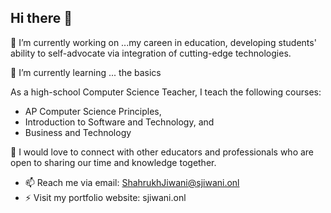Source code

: ## Hi there 👋

<!--
**heyheysrj/heyheysrj** is a ✨ _special_ ✨ repository because its `README.md` (this file) appears on your GitHub profile.

Here are some ideas to get you started:

- 🔭 I’m currently working on ...
- 🌱 I’m currently learning ...
- 👯 I’m looking to collaborate on ...
- 🤔 I’m looking for help with ...
- 💬 Ask me about ...
- 📫 How to reach me: ...
- 😄 Pronouns: ...
- ⚡ Fun fact: ...
-->

🔭 I’m currently working on ...my careen in education, developing students' ability to self-advocate via integration of cutting-edge technologies.

🌱 I’m currently learning ... the basics 

As a high-school Computer Science Teacher, I teach the following courses:
- AP Computer Science Principles, 
- Introduction to Software and Technology, and 
- Business and Technology
  
👯 I would love to connect with other educators and
professionals who are open to sharing our time and knowledge together.

- 📫 Reach me via email: ShahrukhJiwani@sjiwani.onl
- ⚡ Visit my portfolio website: sjiwani.onl
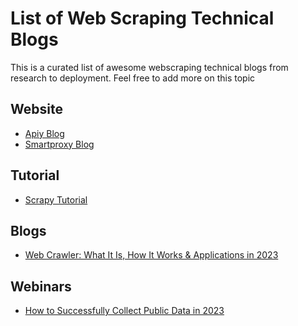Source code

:# List of Web Scraping Technical Blogs

This is a curated list of awesome webscraping technical blogs from research to deployment.
Feel free to add more on this topic

## Website 
* [Apiy Blog](https://blog.apify.com/)
* [Smartproxy Blog](https://smartproxy.com/blog)

## Tutorial
* [Scrapy Tutorial](https://docs.scrapy.org/en/latest/intro/tutorial.html)

## Blogs
* [Web Crawler: What It Is, How It Works & Applications in 2023](https://research.aimultiple.com/web-crawler/)

## Webinars
* [How to Successfully Collect Public Data in 2023](https://www.youtube.com/watch?v=EERwCHI09z0)
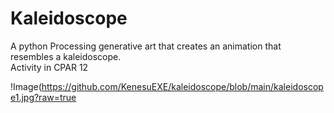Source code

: # Kaleidoscope
A python Processing generative art that creates an animation that resembles a kaleidoscope.    
Activity in CPAR 12


!Image(https://github.com/KenesuEXE/kaleidoscope/blob/main/kaleidoscope1.jpg?raw=true
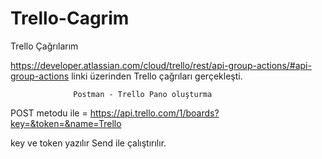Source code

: # Trello-Cagrim
Trello Çağrılarım

https://developer.atlassian.com/cloud/trello/rest/api-group-actions/#api-group-actions linki üzerinden Trello çağrıları gerçekleşti.


                  Postman - Trello Pano oluşturma

POST metodu ile = https://api.trello.com/1/boards?key=&token=&name=Trello

key ve token yazılır Send ile çalıştırılır.





                     
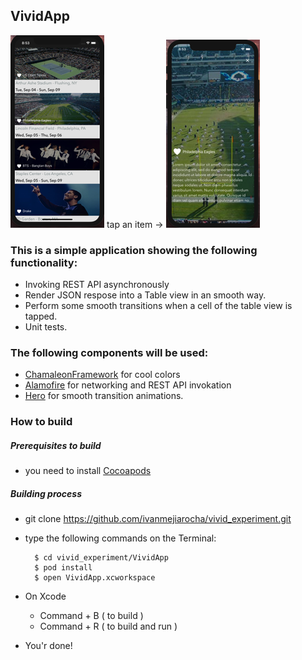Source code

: ## VividApp

![main-list](./main-list.png) tap an item -> ![main-list](./tap-transition-from-list.png)

### This is a simple application showing the following functionality:

* Invoking REST API asynchronously
* Render JSON respose into a Table view in an smooth way.
* Perform some smooth transitions when a cell of the table view is tapped.
* Unit tests.

### The following components will be used:

* [ChamaleonFramework](https://github.com/viccalexander/Chameleon) for cool colors
* [Alamofire](https://github.com/Alamofire/Alamofire) for networking and REST API invokation
* [Hero](https://github.com/HeroTransitions/Hero) for smooth transition animations.

### How to build

##### Prerequisites to build 
* you need to install [Cocoapods](https://cocoapods.org)

##### Building process

* git clone https://github.com/ivanmejiarocha/vivid_experiment.git
* type the following commands on the Terminal:

        $ cd vivid_experiment/VividApp
        $ pod install
        $ open VividApp.xcworkspace
    
* On Xcode

    * Command + B ( to build )
    * Command + R ( to build and run )
    
* You'r done!
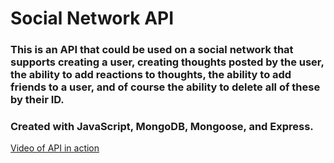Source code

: # Social Network API

### This is an API that could be used on a social network that supports creating a user, creating thoughts posted by the user, the ability to add reactions to thoughts, the ability to add friends to a user, and of course the ability to delete all of these by their ID.

### Created with JavaScript, MongoDB, Mongoose, and Express.

[Video of API in action](https://drive.google.com/file/d/14XQFZPsPMQsMz5PYX3jnSc3e79-SHaU2/view)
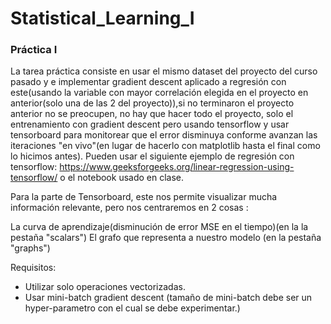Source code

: # Statistical_Learning_I
### Práctica I
La tarea práctica consiste en usar el mismo dataset del proyecto del curso pasado y e implementar gradient descent aplicado a regresión con este(usando la variable con mayor correlación elegida en el proyecto en anterior(solo una de las 2 del proyecto)),si no terminaron el proyecto anterior no se preocupen, no hay que hacer todo el proyecto, solo el entrenamiento con gradient descent pero usando tensorflow y usar tensorboard para monitorear que el error disminuya conforme avanzan las iteraciones "en vivo"(en lugar de hacerlo con matplotlib hasta el final como lo hicimos antes).
Pueden usar el siguiente ejemplo de regresión con tensorflow: https://www.geeksforgeeks.org/linear-regression-using-tensorflow/ o el notebook usado en clase.

Para la parte de Tensorboard, este nos permite visualizar mucha información relevante, pero nos centraremos en 2 cosas :

La curva de aprendizaje(disminución de error MSE en el tiempo)(en la la pestaña "scalars")
El grafo que representa a nuestro modelo (en la pestaña "graphs")

Requisitos:

- Utilizar solo operaciones vectorizadas.
- Usar mini-batch gradient descent (tamaño de mini-batch debe ser un hyper-parametro con el cual se debe experimentar.)
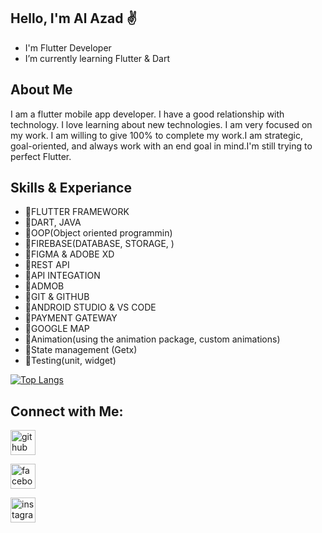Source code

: ## Hello, I'm Al Azad ✌️

- I'm Flutter Developer
- I’m currently learning Flutter & Dart

## About Me
I am a flutter mobile app developer. I have a good relationship with technology. I love learning about new technologies. I am very focused on my work. I am willing to give 100% to complete my work.I am strategic, goal-oriented, and always work with an end goal in mind.I'm still trying to perfect Flutter.

## Skills & Experiance
- 🔹FLUTTER FRAMEWORK
- 🔹DART, JAVA 
- 🔹OOP(Object oriented programmin)
- 🔹FIREBASE(DATABASE, STORAGE, )
- 🔹FIGMA & ADOBE XD
- 🔹REST API
- 🔹API INTEGATION
- 🔹ADMOB
- 🔹GIT & GITHUB
- 🔹ANDROID STUDIO & VS CODE
- 🔹PAYMENT GATEWAY
- 🔹GOOGLE MAP
- 🔹Animation(using the animation package, custom animations)
- 🔹State management (Getx)
- 🔹Testing(unit, widget)

[![Top Langs](https://github-readme-stats.vercel.app/api/top-langs/?username=alazad214)](https://github.com/anuraghazra/github-readme-stats)

## Connect with Me:

[
<img src='[https://cdn.jsdelivr.net/npm/simple-icons@3.0.1/icons/github.svg](https://upload.wikimedia.org/wikipedia/commons/thumb/a/ae/Github-desktop-logo-symbol.svg/2048px-Github-desktop-logo-symbol.svg.png)' alt='github' height='40'>](https://github.com/alazad214)   

[<img src='[https://cdn.jsdelivr.net/npm/simple-icons@3.0.1/icons/facebook.svg' alt='facebook](https://upload.wikimedia.org/wikipedia/commons/6/6c/Facebook_Logo_2023.png)' height='40'>](https://www.facebook.com/alazad214)     

[<img src='[https://cdn.jsdelivr.net/npm/simple-icons@3.0.1/icons/instagram.svg](https://upload.wikimedia.org/wikipedia/commons/thumb/a/a5/Instagram_icon.png/2048px-Instagram_icon.png)' alt='instagram' height='40'>](https://www.instagram.com/al_azad_316//)



























<!--
**alazad214/alazad214** is a ✨ _special_ ✨ repository because its `README.md` (this file) appears on your GitHub profile.

Here are some ideas to get you started:

- 🔭 I’m currently working on ...
- 🌱 I’m currently learning ...
- 👯 I’m looking to collaborate on ...
- 🤔 I’m looking for help with ...
- 💬 Ask me about ...
- 📫 How to reach me: ...
- 😄 Pronouns: ...
- ⚡ Fun fact: ...
-->
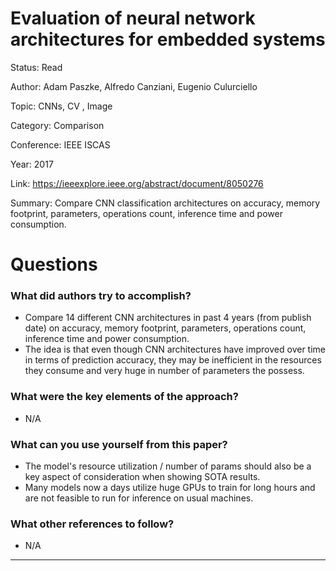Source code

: # Evaluation of neural network architectures for embedded systems
Status: Read

Author: Adam Paszke, Alfredo Canziani, Eugenio Culurciello

Topic: CNNs, CV , Image 

Category: Comparison

Conference: IEEE ISCAS

Year: 2017

Link: https://ieeexplore.ieee.org/abstract/document/8050276

Summary: Compare CNN classification architectures on accuracy, memory footprint, parameters, operations count, inference time and power consumption.

# Questions

### What did authors try to accomplish?

- Compare 14 different CNN architectures in past 4 years (from publish date) on accuracy, memory footprint, parameters, operations count, inference time and power consumption.
- The idea is that even though CNN architectures have improved over time in terms of prediction accuracy, they may be inefficient in the resources they consume and very huge in number of parameters the possess.

### What were the key elements of the approach?

- N/A

### What can you use yourself from this paper?

- The model's resource utilization / number of params should also be a key aspect of consideration when showing SOTA results.
- Many models now a days utilize huge GPUs to train for long hours and are not feasible to run for inference on usual machines.

### What other references to follow?

- N/A

---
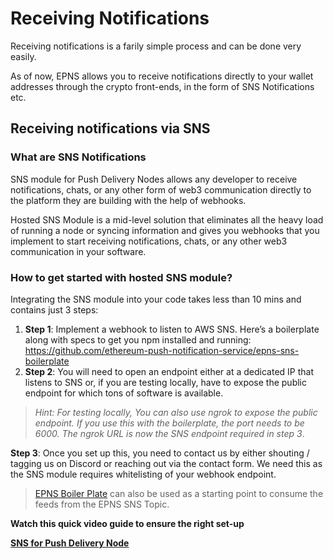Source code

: # Receiving Notifications

Receiving notifications is a farily simple process and can be done very easily.

As of now, EPNS allows you to receive notifications directly to your wallet addresses through the crypto front-ends, in the form of SNS Notifications etc.

## Receiving notifications via SNS

### What are SNS Notifications
SNS module for Push Delivery Nodes allows any developer to receive notifications, chats, or any other form of web3 communication directly to the platform they are building with the help of webhooks.

Hosted SNS Module is a mid-level solution that eliminates all the heavy load of running a node or syncing information and gives you webhooks that you implement to start receiving notifications, chats, or any other web3 communication in your software.

### How to get started with hosted SNS module?

Integrating the SNS module into your code takes less than 10 mins and contains just 3 steps:

1. **Step 1**: Implement a webhook to listen to AWS SNS. Here’s a boilerplate along with specs to get you npm installed and running: https://github.com/ethereum-push-notification-service/epns-sns-boilerplate
2. **Step 2**: You will need to open an endpoint either at a dedicated IP that listens to SNS or, if you are testing locally, have to expose the public endpoint for which tons of software is available.

> *Hint: For testing locally, You can also use ngrok to expose the public endpoint. If you use this with the boilerplate, the port needs to be 6000. The ngrok URL is now the SNS endpoint required in step 3*.

 **Step 3**: Once you set up this, you need to contact us by either shouting / tagging us on Discord or reaching out via the contact form. We need this as the SNS module requires whitelisting of your webhook endpoint.

> [EPNS Boiler Plate](https://github.com/ethereum-push-notification-service/epns-sns-boilerplate) can also be used as a starting point to consume the feeds from the EPNS SNS Topic.

**Watch this quick video guide to ensure the right set-up**

[**SNS for Push Delivery Node**](https://www.youtube.com/watch?v=VocGkaL0eEA)
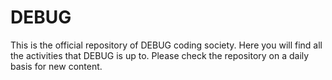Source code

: # DEBUG
This is the official repository of DEBUG coding society. Here you will find all the activities that DEBUG is up to. Please check the repository on a daily basis for new content.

☆ ☆ ☆ ☆ ☆

• What is needed: Show each line of the records that contains the word "number".

• Result for this exercise:
- The idea is that even though CNN architectures have improved over time in terms of prediction accuracy, they may be inefficient in the resources they consume and very huge in number of parameters the possess.
- The model's resource utilization / number of params should also be a key aspect of consideration when showing SOTA results.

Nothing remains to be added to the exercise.